The redox chemistry of [Ni9C(CO)17]2–and [Ni10(C2)(CO)16]2–: Synthesis, electrochemistry and structure of [Ni12C(CO)18]4–and [Ni22(C2)4(CO)28(Et2S)]2–

This paper reports a detailed study of the oxidation and reduction reactions of simple nickel mono-carbide and mono-acetlyde carbonyl clusters. The reduction of [Ni9C(CO)17]2–with Na/naphtalene affords the new [Ni12C(CO)18]4–mono-carbide cluster. Under the same experimental conditions, [Ni10(C2)(CO)16]2–reacts with Na/naphtalene yielding a mixture of the previously reported [Ni11(C2)(CO)15]4–and [Ni12(C2)(CO)16]4–mono-acetylide tetra-anions. The oxidation reactions of both [Ni9C(CO)17]2–and [Ni10(C2)(CO)16]2–, carried out with miscellaneous reagents, e.g., [C7H7][BF4], [Cp2Fe][PF6], AgNO3, are more complicated and less selective, leading to mixtures of products, among which the previously reported [Ni8C(CO)16]2–, [Ni16(C2)2(CO)23]4–, [Ni38C6(CO)42]6–and [Ni32C6(CO)36]6–species have been identified.
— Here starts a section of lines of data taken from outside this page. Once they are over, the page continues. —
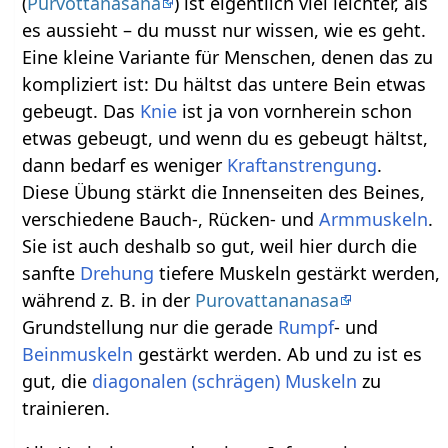
(
Purvottanasana
) ist eigentlich viel leichter, als
es aussieht – du musst nur wissen, wie es geht.
Eine kleine Variante für Menschen, denen das zu
kompliziert ist: Du hältst das untere Bein etwas
gebeugt. Das
Knie
ist ja von vornherein schon
etwas gebeugt, und wenn du es gebeugt hältst,
dann bedarf es weniger
Kraftanstrengung
.
Diese Übung stärkt die Innenseiten des Beines,
verschiedene Bauch-, Rücken- und
Armmuskeln
.
Sie ist auch deshalb so gut, weil hier durch die
sanfte
Drehung
tiefere Muskeln gestärkt werden,
während z. B. in der
Purovattananasa
Grundstellung nur die gerade
Rumpf
- und
Beinmuskeln
gestärkt werden. Ab und zu ist es
gut, die
diagonalen (schrägen) Muskeln
zu
trainieren.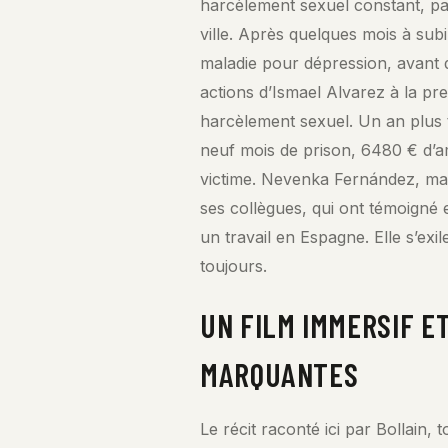
harcèlement sexuel constant, pa
ville. Après quelques mois à subi
maladie pour dépression, avant 
actions d’Ismael Alvarez à la pre
harcèlement sexuel. Un an plus 
neuf mois de prison, 6480 € d’a
victime. Nevenka Fernández, malg
ses collègues, qui ont témoigné 
un travail en Espagne. Elle s’exi
toujours.
UN FILM IMMERSIF E
MARQUANTES
Le récit raconté ici par Bollain,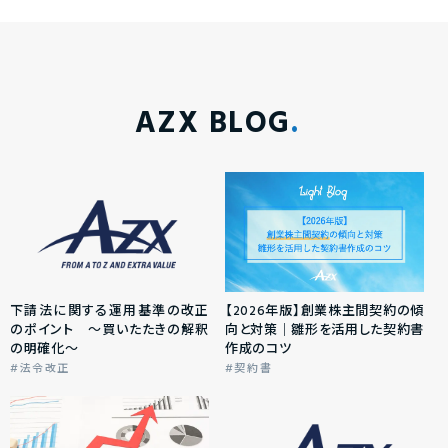
AZX BLOG
下請法に関する運用基準の改正
【2026年版】創業株主間契約の傾
のポイント ～買いたたきの解釈
向と対策｜雛形を活用した契約書
の明確化～
作成のコツ
法令改正
契約書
Interestingly, oxidation of [Ni10(C2)(CO)16]2–with Pd(Et2S)2Cl2affords the new tetra-acetylide [Ni22(C2)4(CO)28(Et2S)]2–, even if in low yields. The new species [Ni12C(CO)18]4–and [Ni22(C2)4(CO)28(Et2S)]2–have been structurally characterized by means of single crystal X-ray diffraction. Electrochemical and spectroelectrochemical studies have been performed on [Ni12C(CO)18]4–. This compound can be electrochemically oxidized and reduced reversibly affording [Ni12C(CO)18]3–and [Ni12C(CO)18]5–, respectively. The same species can be obtained by chemical methods but, due to their limited stability during work-up, it has not been possible to isolate them.